We further agree with Darden’s contention that its participation in the
EEOC process was not a waiver. An employer does not waive arbitration
by participating in EEOC proceedings. See Gordon v. Shield, 41 So. 3d
931, 934 (Fla. 4th DCA 2010) (citing Marie v. Allied Home Mortg. Corp., 402
F.3d 1, 16 (1st Cir. 1998)).
Lastly, we note that each party has accused the other of failing to follow
the four-step dispute resolution process. 2 To the extent that Darden has
failed to comply with conditions precedent to arbitration, the delegation
clause leaves that issue to be addressed by the arbitrator. See Cooper v.
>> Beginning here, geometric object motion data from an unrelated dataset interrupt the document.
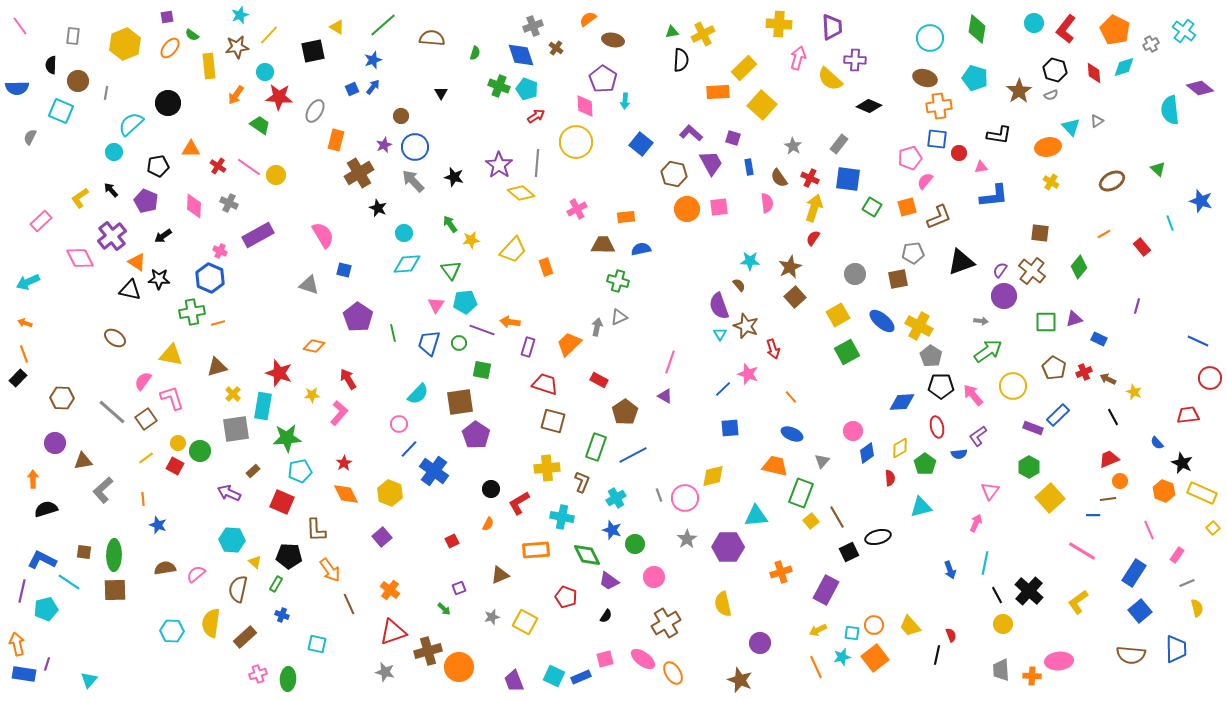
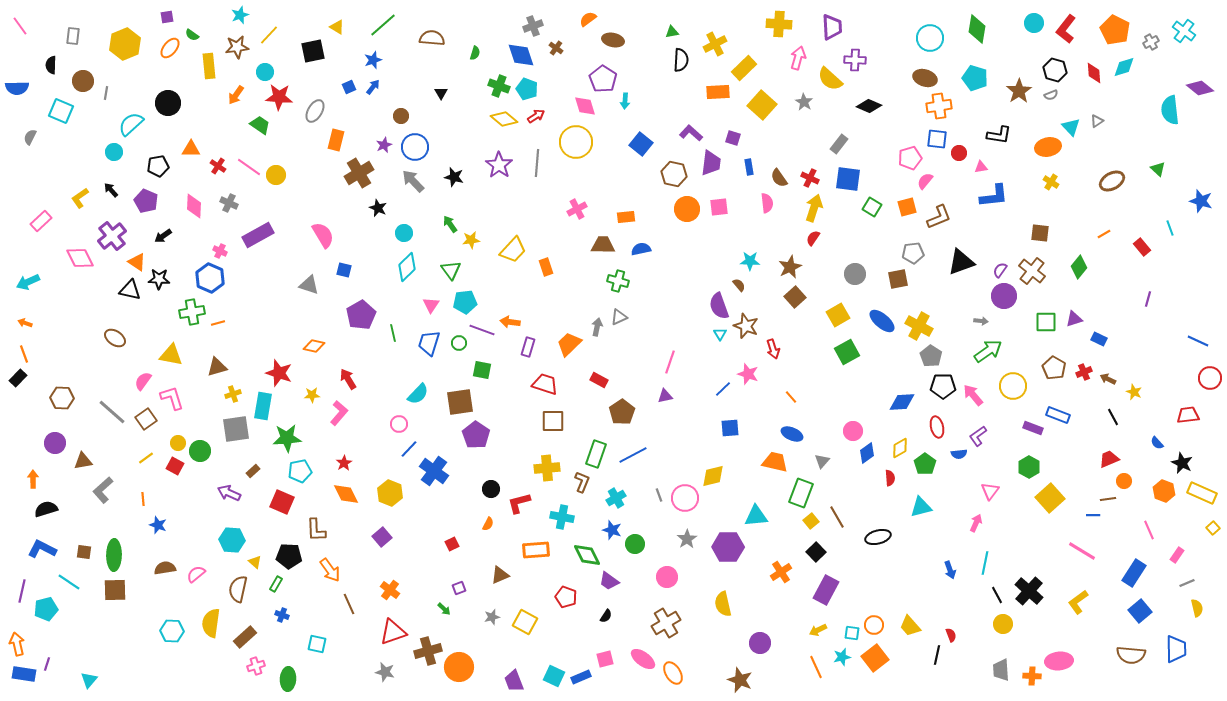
yellow cross at (703, 34): moved 12 px right, 10 px down
gray cross at (1151, 44): moved 2 px up
brown circle at (78, 81): moved 5 px right
blue square at (352, 89): moved 3 px left, 2 px up
pink diamond at (585, 106): rotated 15 degrees counterclockwise
gray star at (793, 146): moved 11 px right, 44 px up
purple trapezoid at (711, 163): rotated 36 degrees clockwise
yellow diamond at (521, 193): moved 17 px left, 74 px up
cyan line at (1170, 223): moved 5 px down
cyan diamond at (407, 264): moved 3 px down; rotated 40 degrees counterclockwise
pink triangle at (436, 305): moved 5 px left
purple line at (1137, 306): moved 11 px right, 7 px up
purple pentagon at (358, 317): moved 3 px right, 2 px up; rotated 8 degrees clockwise
black pentagon at (941, 386): moved 2 px right
yellow cross at (233, 394): rotated 28 degrees clockwise
purple triangle at (665, 396): rotated 42 degrees counterclockwise
brown pentagon at (625, 412): moved 3 px left
blue rectangle at (1058, 415): rotated 65 degrees clockwise
brown square at (553, 421): rotated 15 degrees counterclockwise
green rectangle at (596, 447): moved 7 px down
orange trapezoid at (775, 466): moved 4 px up
orange circle at (1120, 481): moved 4 px right
red L-shape at (519, 503): rotated 15 degrees clockwise
red square at (452, 541): moved 3 px down
black square at (849, 552): moved 33 px left; rotated 18 degrees counterclockwise
blue L-shape at (42, 560): moved 11 px up
orange cross at (781, 572): rotated 15 degrees counterclockwise
pink circle at (654, 577): moved 13 px right
pink cross at (258, 674): moved 2 px left, 8 px up
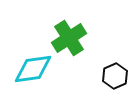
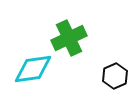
green cross: rotated 8 degrees clockwise
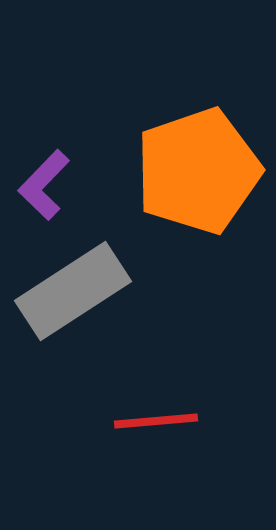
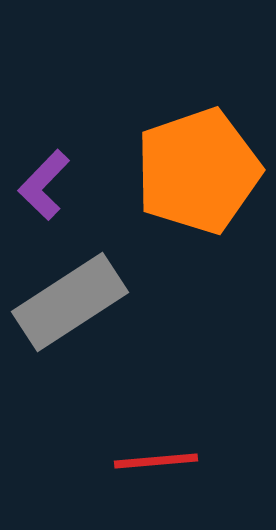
gray rectangle: moved 3 px left, 11 px down
red line: moved 40 px down
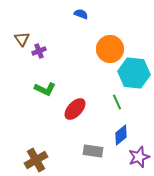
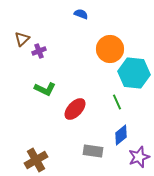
brown triangle: rotated 21 degrees clockwise
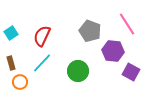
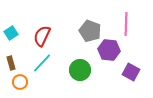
pink line: moved 1 px left; rotated 35 degrees clockwise
purple hexagon: moved 4 px left, 1 px up
green circle: moved 2 px right, 1 px up
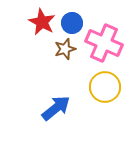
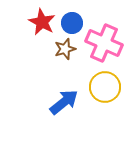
blue arrow: moved 8 px right, 6 px up
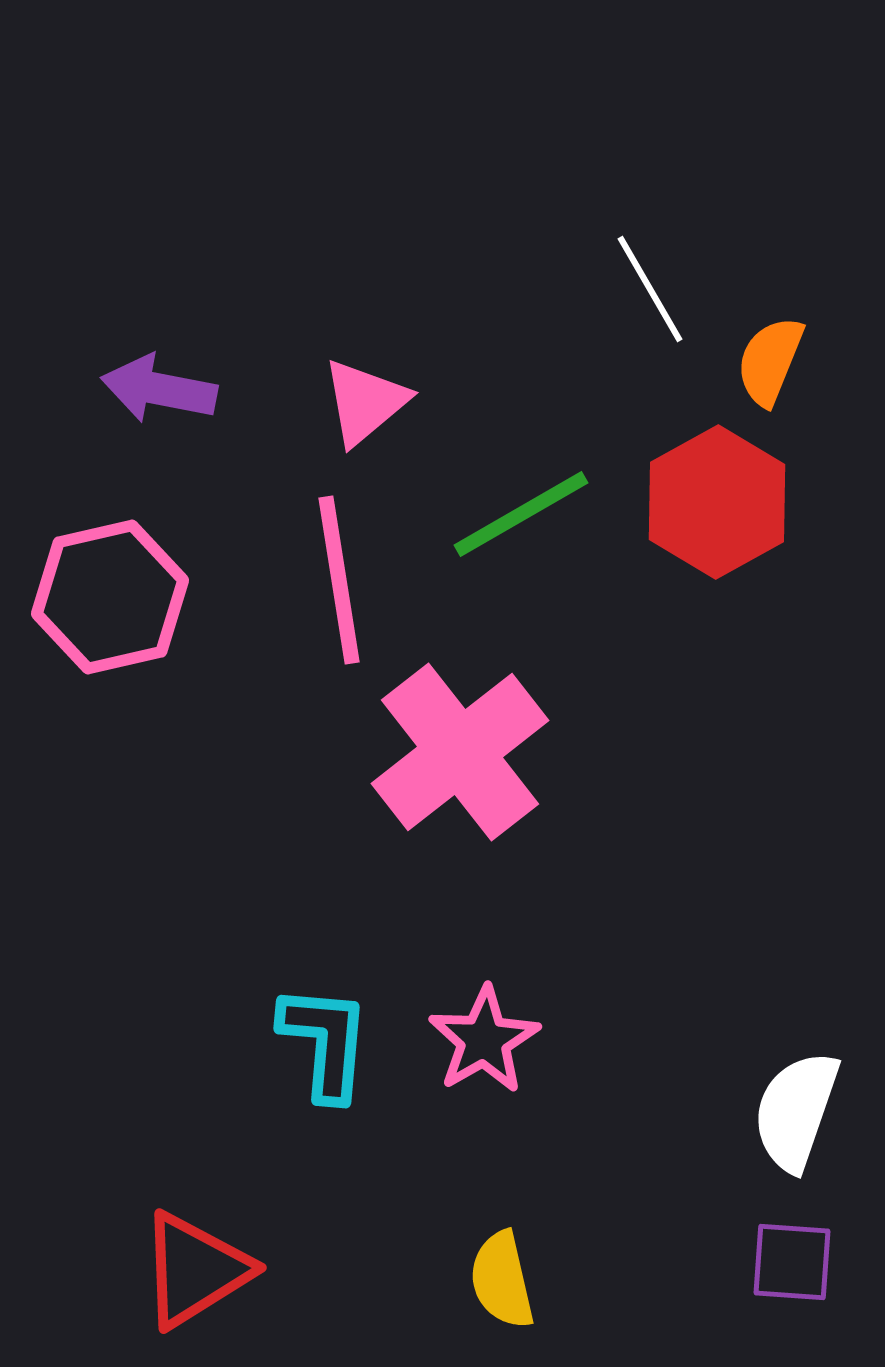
Fine, 705 So. 2d 131, 131 (Fla. 4th DCA 2005) (finding that “whether
conditions precedent to arbitration were fulfilled . . . is a question for the
arbitrator”).
Conclusion
Based on the foregoing, we reverse the trial court’s order denying
Darden’s motion to compel arbitration and remand for entry of an order
submitting the issue of arbitrability to the arbitrator. See Allied Prof’ls Ins.
Co., 169 So. 3d at 142.
Reversed and remanded.
TAYLOR and CONNER, JJ., concur.
* * *
Not final until disposition of timely filed motion for rehearing.
2As stated, the DRP provides that the employee initiates the first two steps (open
door and peer review) of the four-step process.